Eos, the lip-care brand founded in 2006, has launched a new product incubation program to compete with fast-beauty brands that launch products in a matter of weeks.
The first results of the program, focused on micro-batches of product, will debut on Thursday, with two lip-balm products featuring cannabis sativa hemp oil. The lineup was inspired by the unofficial marijuana holiday known as 4/20. Eos announced the two products with posts on Instagram and Facebook, and though it has distribution in mass retailers like Target, CVS and Rite Aid, it will only sell direct-to-consumer through its site, EvolutionOfSmooth.com. In 2018, Eos had a 7% market share of all U.S. lip-balm sales, according to Statista.
“We wanted to find specific windows of time where ingredients [like hemp oil] could marry up with a cultural moment,” said Soyoung Kang, CMO of Eos.
The concept of the micro-batch program and its hemp oil-focused debut was born from the brand’s research and development lab, according to Mike Wong, head of R&D at Eos.
The micro-batch program operates by producing “significantly” fewer units of products than Eos typically makes, Kang said, though she declined to elaborate on quantity. By producing fewer units, the brand requires less lead time for production, which allows products to be brought to market more quickly. The Eos team began working on its two hemp oil products in January 2019, whereas the brand typically needs a year to turn a product around. Kang expects the inventory to sell out in a month, and the brand will not replenish the products.
Eos is dipping its toe into fast production at a time when fast-beauty-dedicated brands are trending. Winky Lux, Colourpop, Taste Beauty and Amazon’s first exclusive beauty brand, Fast Beauty, seize upon trends and pop-culture moments or collaborations, and bring products to market in a matter of weeks, not months. Winky Lux, for one, has a concept-to-market time of 45 days. As a result, heritage companies such as Unilever, Coty Inc. and The Estée Lauder Companies have developed internal fast-beauty teams to cut down development and production lead times, or have invested in fast companies like Deciem.
This week, Eos teased the micro-batch products in its social media channels, on its website and in a dedicated email to its entire database.
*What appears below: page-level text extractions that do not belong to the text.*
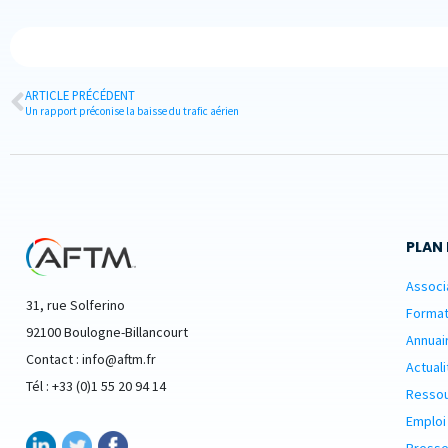
ARTICLE PRÉCÉDENT
Un rapport préconise la baisse du trafic aérien
PLAN 
Associ
31, rue Solferino
Format
92100 Boulogne-Billancourt
Annuai
Contact : info@aftm.fr
Actuali
Tél : +33 (0)1 55 20 94 14
Resso
Emploi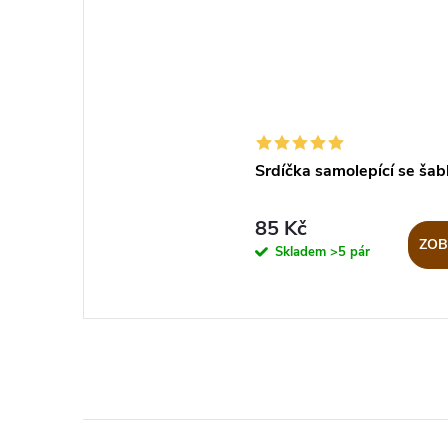
Srdíčka samolepící se šab
85 Kč
ZOB
Skladem
>5 pár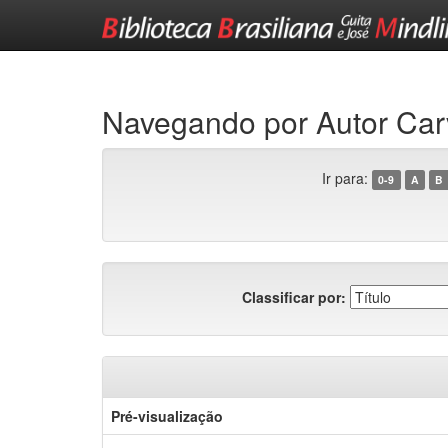
Skip
navigation
Navegando por Autor Car
Ir para:
0-9
A
B
Classificar por:
Pré-visualização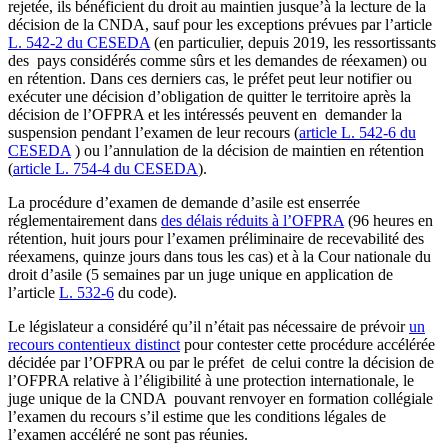
rejetée, ils bénéficient du droit au maintien jusque’à la lecture de la
décision de la CNDA, sauf pour les exceptions prévues par l’article
L. 542-2 du CESEDA
(en particulier, depuis 2019, les ressortissants
des pays considérés comme sûrs et les demandes de réexamen) ou
en rétention. Dans ces derniers cas, le préfet peut leur notifier ou
exécuter une décision d’obligation de quitter le territoire après la
décision de l’OFPRA et les intéressés peuvent en
demander la
suspension pendant l’examen de leur recours (
article L. 542-6 du
CESEDA
)
ou l’annulation de la décision de maintien en rétention
(
article L. 754-4 du CESEDA
).
La procédure d’examen de demande d’asile est enserrée
réglementairement dans
des délais réduits à l’OFPRA
(96 heures en
rétention, huit jours pour l’examen préliminaire de recevabilité des
réexamens, quinze jours dans tous les cas) et à la Cour nationale du
droit d’asile (5 semaines par un juge unique en application de
l’article
L. 532-6
du code).
Le législateur a considéré qu’il n’était pas nécessaire de prévoir
un
recours contentieux distinct
pour contester cette procédure accélérée
décidée par l’OFPRA ou par le préfet de celui contre la décision de
l’OFPRA relative à l’éligibilité à une protection internationale, le
juge unique de la CNDA pouvant renvoyer en formation collégiale
l’examen du recours s’il estime que les conditions légales de
l’examen accéléré ne sont pas réunies.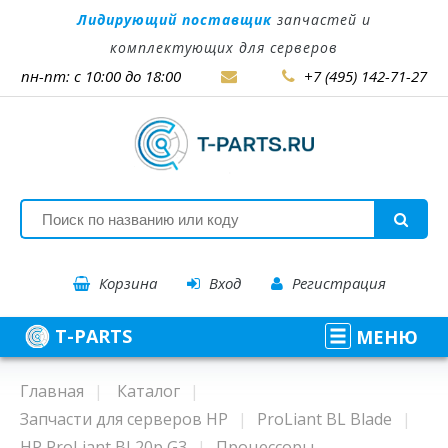
Лидирующий поставщик
запчастей и
комплектующих для серверов
пн-пт: с 10:00 до 18:00
+7 (495) 142-71-27
Корзина
Вход
Регистрация
T-PARTS
МЕНЮ
Главная
Каталог
Запчасти для серверов HP
ProLiant BL Blade
HP ProLiant BL20p G3
Процессоры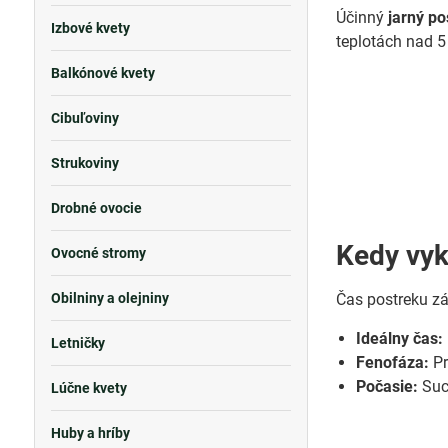
Účinný
jarný p
Izbové kvety
teplotách nad 5
Balkónové kvety
Cibuľoviny
Strukoviny
Drobné ovocie
Kedy vyk
Ovocné stromy
Obilniny a olejniny
Čas postreku zá
Ideálny čas:
Letničky
Fenofáza:
Pr
Počasie:
Suc
Lúčne kvety
Huby a hríby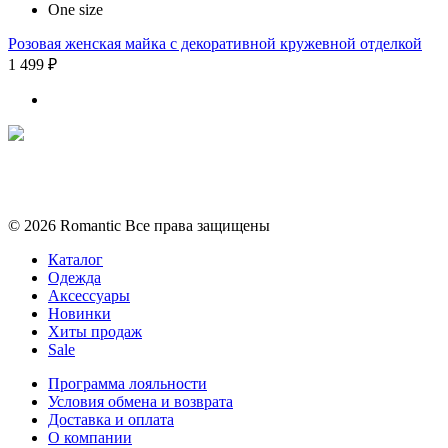
One size
Розовая женская майка с декоративной кружевной отделкой
1 499 ₽
Политика конфиденциальности
Условия обмена и возврата
© 2026 Romantic Все права защищены
Каталог
Одежда
Аксессуары
Новинки
Хиты продаж
Sale
Программа лояльности
Условия обмена и возврата
Доставка и оплата
О компании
The email featured a five-second GIF stating, “Get ready for some green goodness; 4.20.” Kang declined to say how many emails are in the brand’s database.
“The fact that we don’t have to look for a channel of distribution and we’re doing it on a micro-batch scale means we can go faster to market,” she said. “We can also reward our fan base, because you will not know about these products unless you are active in our community.”
Moving forward, the brand is taking an “opportunist” approach to production and has no set cadence for releases. The plan is to stay flexible so it can pivot its focus on a trend quickly.
“By having that [dual] strategy, where we have cult or perennial favorite products and also micro-batch products, [which are] a cherry on top of our offerings, is never a bad thing,” she said. “It allows us to maintain our brand product and promise, but also have fun and stay competitive.”